Un chercheur de l’université de Brazzaville ,le Philosophe Didier NGALEBAYE vient d’écrire une lettre au premier ministre, cet exposé qui nous est parvenu pose des questions intéressantes à savoir :

* La prise du vaccin implique t’elle l’arrêt du port du masque ?  Non

* La prise massive du vaccin ramènera t’elle une vie sociale normale ? Non

* La prise du vaccin immunise t’elle ?  Non

* La prise du vaccin élimine t’elle la contagiosité envers autrui ? Non

* Connait-on la période exacte d’activité du vaccin ?  Non

* Est-on sûr que la prise du vaccin ne tuera pas ? Non

* La prise du vaccin permet-elle de protéger à 100% ? Non

* La prise du vaccin empêche t’elle d’attraper à nouveau le coronavirus ? Non

L’universitaire de Brazzaville bien installé dans son rôle a formulé des questions simples, mais jamais justifiées par le destinataire de la lettre ouverte.

Bien avant, nous avons eu la chance de découvrir l’épaule du premier ministre Clément Mouamba en Mars dernier se livrant à une séance très motivée de vaccination. Pourtant il vient de tirer sa révérence à Paris après six mois de prise vaccinale.
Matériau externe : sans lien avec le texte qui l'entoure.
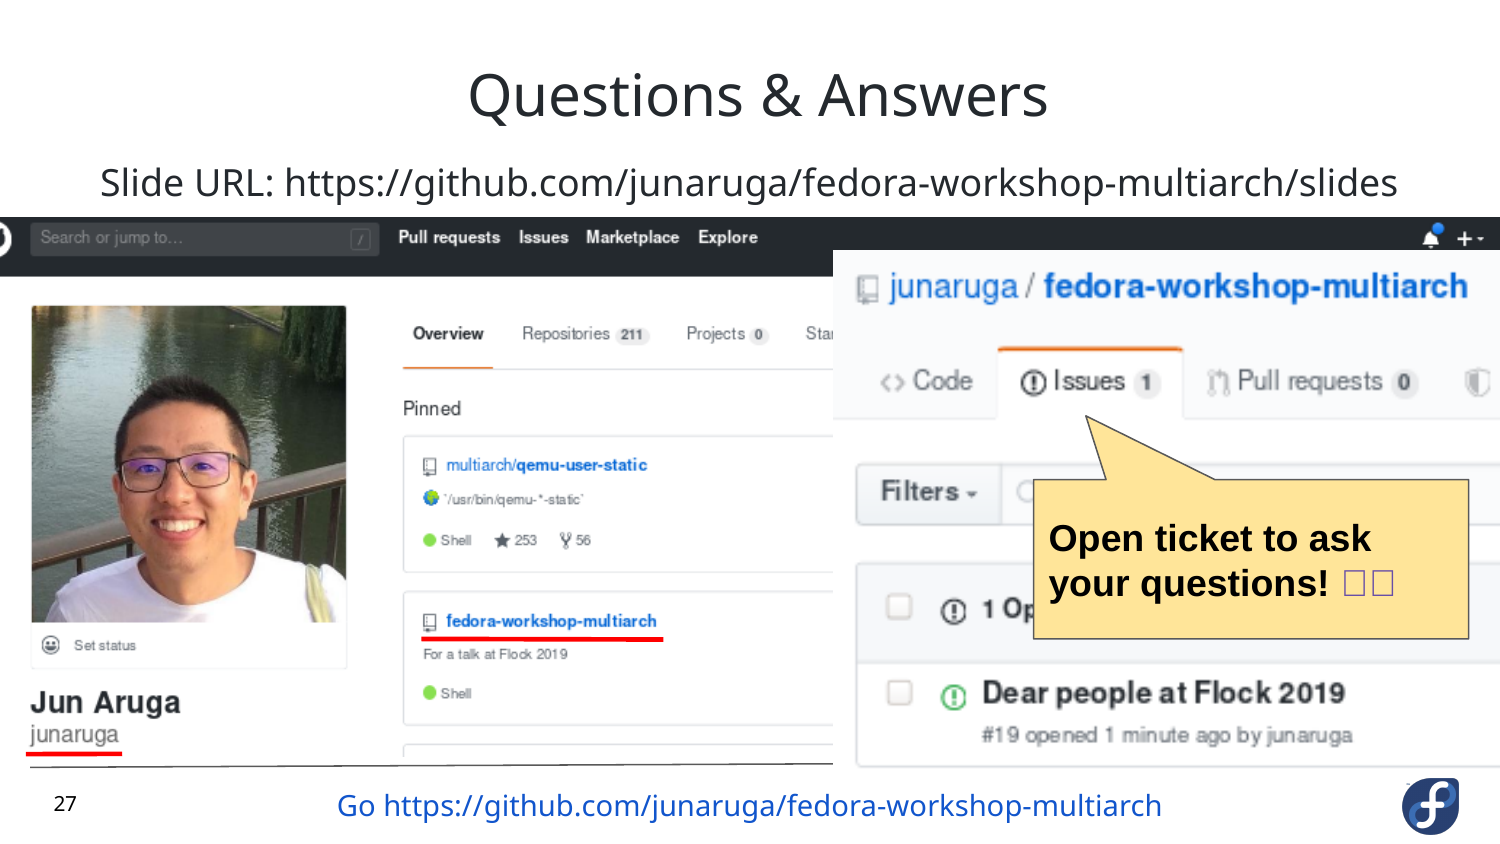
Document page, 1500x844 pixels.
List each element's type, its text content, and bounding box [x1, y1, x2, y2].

text_box Open ticket to ask your questions! 🙆🙋 [1033, 415, 1469, 639]
picture [1402, 778, 1459, 835]
picture [0, 217, 1500, 773]
slide_number <number> [38, 772, 104, 837]
title Questions & Answers [30, 43, 1488, 137]
slide_number Go https://github.com/junaruga/fedora-workshop-multiarch [191, 772, 1309, 837]
list Slide URL: https://github.com/junaruga/fedora-workshop-multiarch/slides [0, 137, 1500, 202]
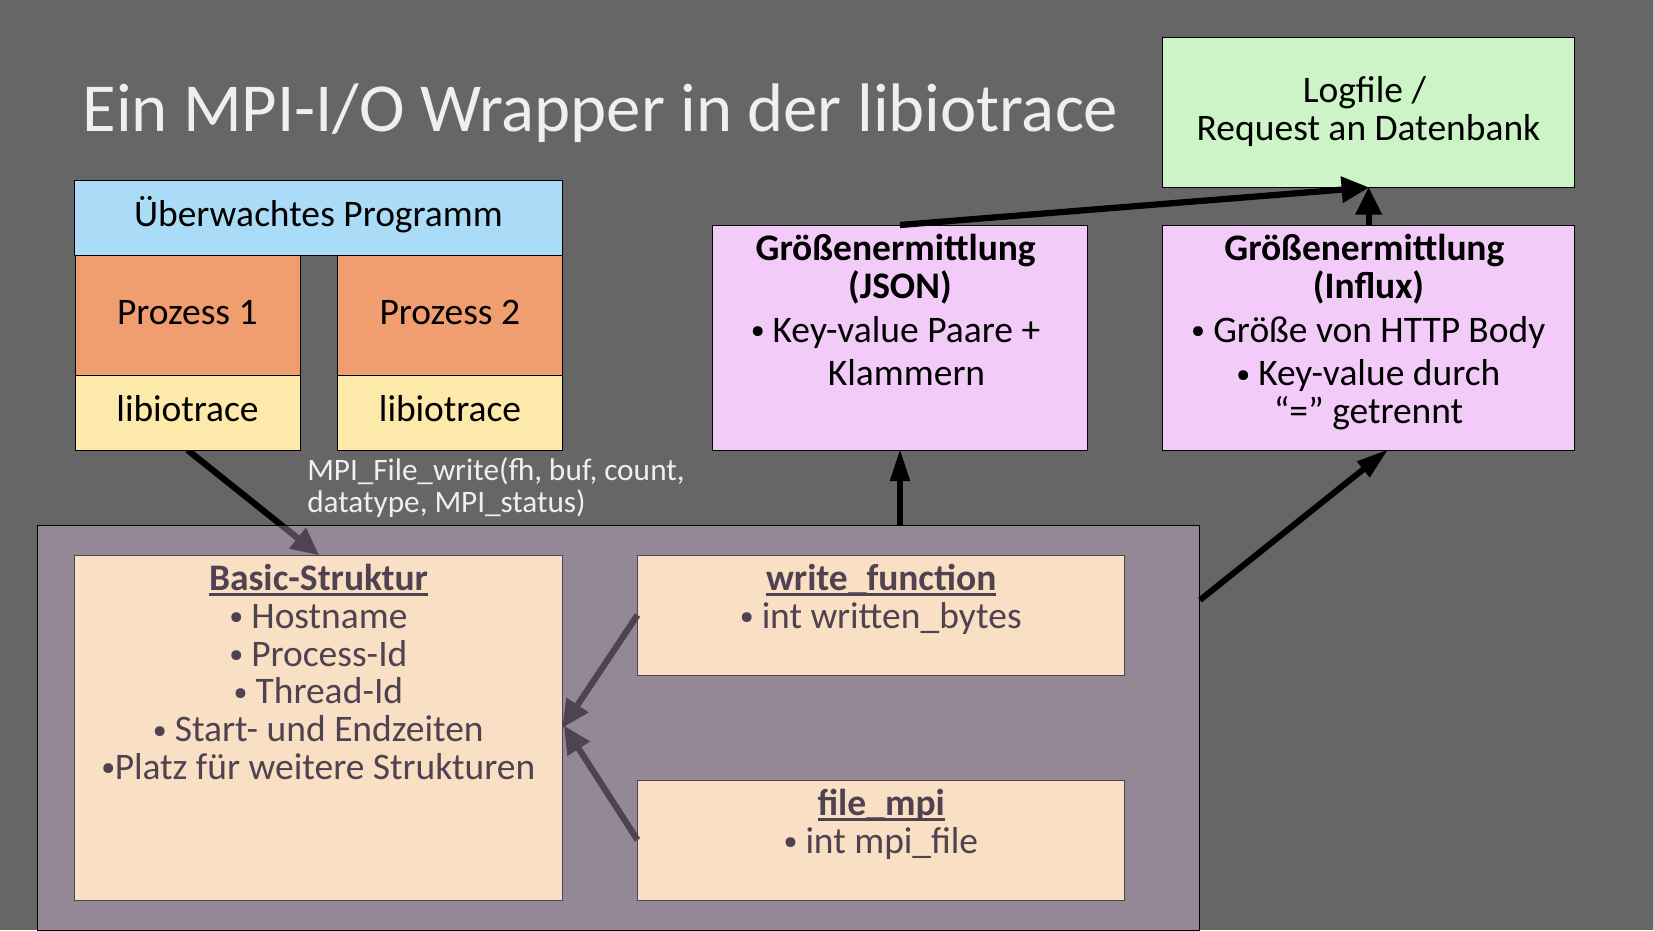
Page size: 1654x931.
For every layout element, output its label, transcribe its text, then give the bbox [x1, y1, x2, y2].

text_box libiotrace [337, 375, 563, 451]
text_box [37, 525, 1200, 931]
text_box MPI_File_write(fh, buf, count, datatype, MPI_status) [292, 450, 713, 525]
text_box Prozess 2 [337, 256, 563, 375]
text_box Prozess 1 [75, 256, 301, 375]
text_box libiotrace [75, 375, 301, 451]
text_box Größenermittlung (Influx) Größe von HTTP Body Key-value durch “=” getrennt [1162, 225, 1575, 451]
title Ein MPI-I/O Wrapper in der libiotrace [1370, 188, 1571, 193]
title Ein MPI-I/O Wrapper in der libiotrace [82, 37, 1310, 193]
text_box Überwachtes Programm [74, 180, 563, 256]
text_box Logfile / Request an Datenbank [1162, 37, 1575, 188]
text_box Größenermittlung (JSON) Key-value Paare + Klammern [712, 225, 1088, 451]
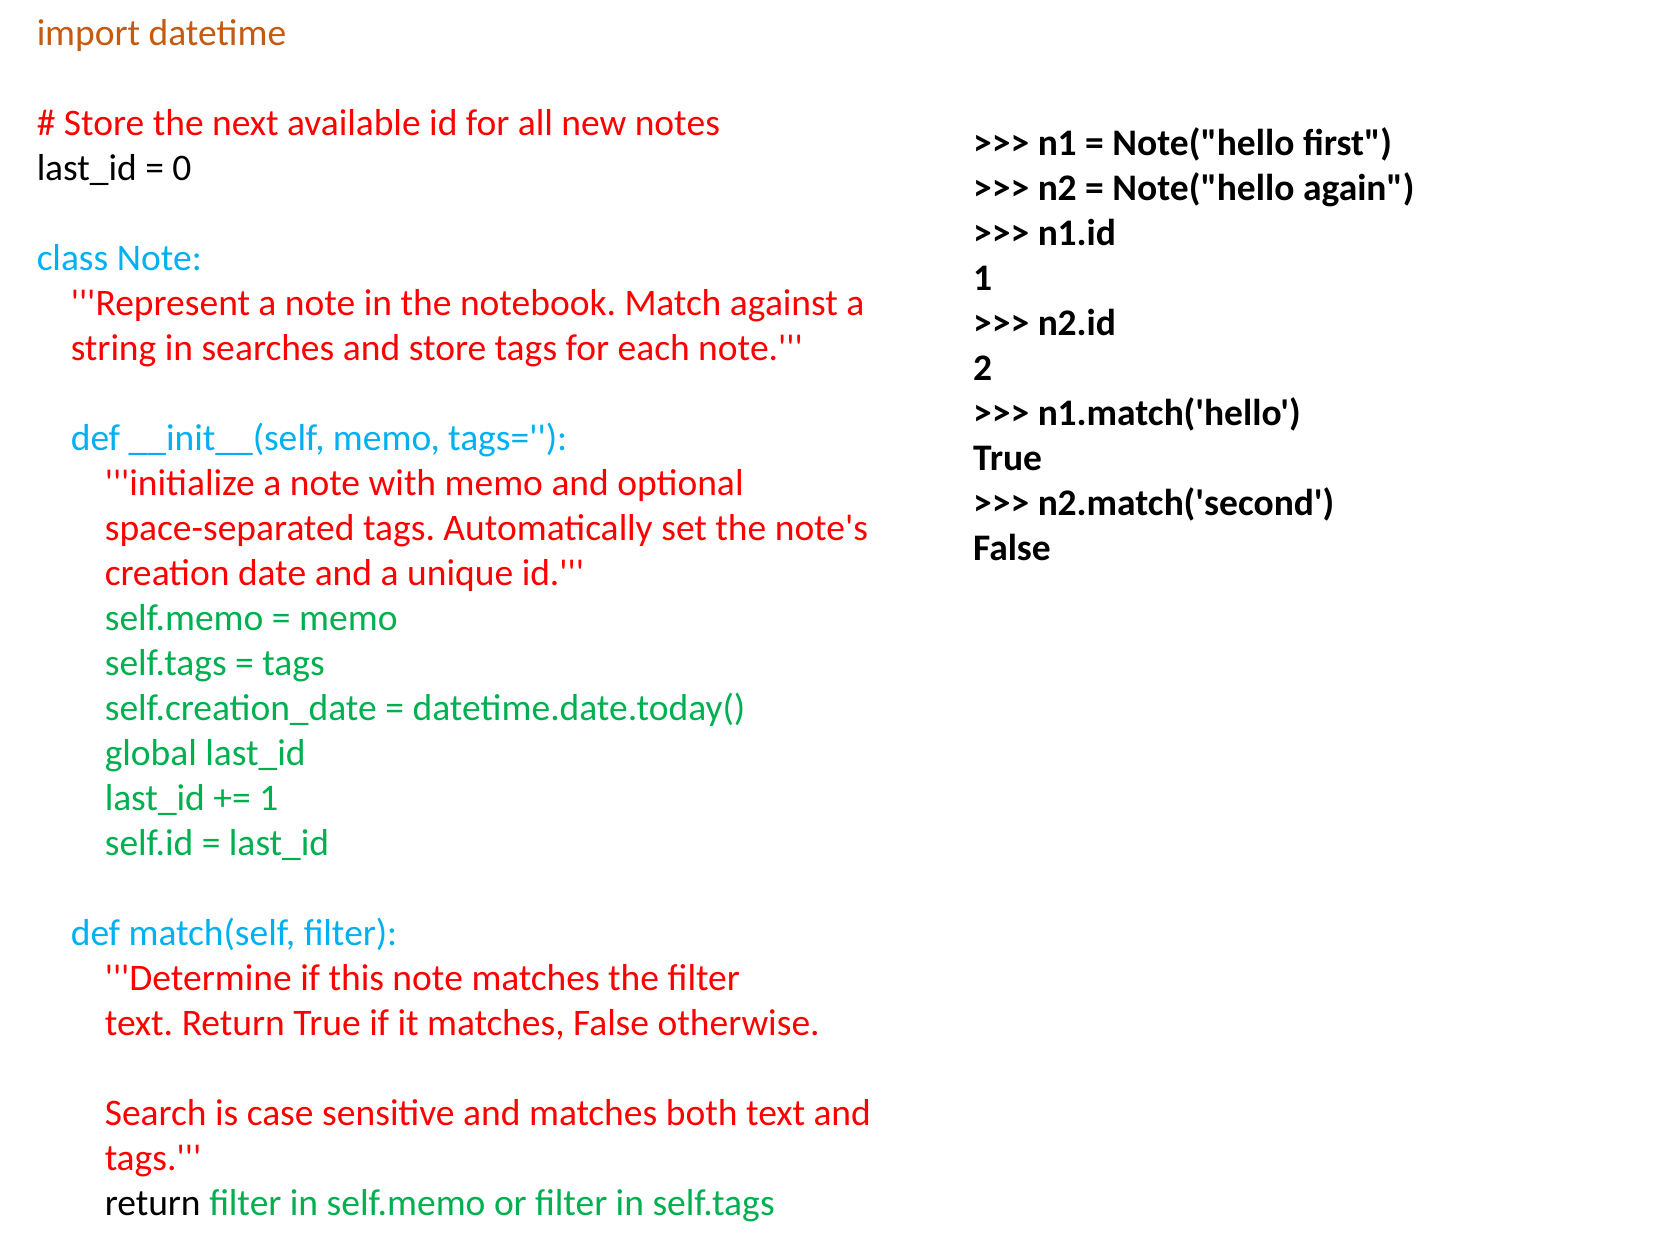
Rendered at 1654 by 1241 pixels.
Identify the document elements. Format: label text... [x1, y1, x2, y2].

text_box import datetime # Store the next available id for all new notes last_id = 0 class Note: '''Represent a note in the notebook. Match against a string in searches and store tags for each note.''' def __init__(self, memo, tags=''): '''initialize a note with memo and optional space-separated tags. Automatically set the note's creation date and a unique id.''' self.memo = memo self.tags = tags self.creation_date = datetime.date.today() global last_id last_id += 1 self.id = last_id def match(self, filter): '''Determine if this note matches the filter text. Return True if it matches, False otherwise. Search is case sensitive and matches both text and tags.''' return filter in self.memo or filter in self.tags [21, 0, 912, 1241]
text_box >>> n1 = Note("hello first") >>> n2 = Note("hello again") >>> n1.id 1 >>> n2.id 2 >>> n1.match('hello') True >>> n2.match('second') False [958, 111, 1618, 576]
L’inutilité de cette opération a fourni des preuves tangibles, palpables avec le décès de l’ex-premier ministre curieusement de covid-19 et bien d’autres personnalités du Congo.

Il s’avère que depuis l’apparition dans l’arsenal de l’histoire de la médecine , a t’on déjà validé les recherches d’un vaccin en moins d’une année ?  Non.

Selon les indiscrétions venant du Congo, une clinique impliquée a fait signer une note qui décline toute responsabilité en cas d’incident, nous y sommes.

Le Congo réunit-il les garanties de bonne conservation des vaccins aux températures requises, de-70 à -120°, comme en Occident, sachant que les équipements, la qualité de l’électricité ne seront jamais au rendez-vous dans ce pays de prédation.

La trajectoire des vaccins est relativement modeste, depuis quand une campagne entraîne des risques mortels ? Louis Pasteur doit se retourner constamment dans sa tombe avec le déclenchement de cette mobilisation scandaleusement préoccupante.

Si un prétendu vaccin aboutit à la mort, peut-on continuer à l’appeler vaccin ?

En cas de poursuites ,le Premier Ministre, le ministre de la santé et tous les officiels affiliés seront tenus pour responsable de fautes graves ayant entrainées la mort à autrui ?

L’absence de lucidité, l’exhibition des menaces au Congo-Brazzaville qui accompagnent cette opération induisent une série de questions qui alimentent la suspicion, confirment le mimétisme et l’amateurisme des autorités congolaises sur la gestion désastreuse de la crise du coronavirus au Congo.

Nous avons le sentiment sans verser dans les thèses complotistes, qu’il s’agit d’un essai vaccinal à grande échelle sur le sol Congolais avec l’assurance de ne pas subir les revers d’une population aux abonnés absente, dans l’incapacité manifeste de demander des comptes aux gouvernants, pays où règne une double paix celle des cimetières et des armes.

Les dons collectés au début de la pandémie se sont volatilisés, récupérés, distribués comme un butin de guerre, sans le moindre état d’âme par la mafia régnante au Congo, entrainant une immense frustration du personnel de la chaine médicale, marginalisée.

Le Congo est un petit pays d’environ 5 millions d’âmes, nous pensons qu’il est louable de faire l’économie des vies humaines perdues gratuitement, à cause des vaccins aux effets hasardeux qui rappelle l’escalade vaccinale qui rappelle le très contesté PASS-SANITAIRE en-cours en France.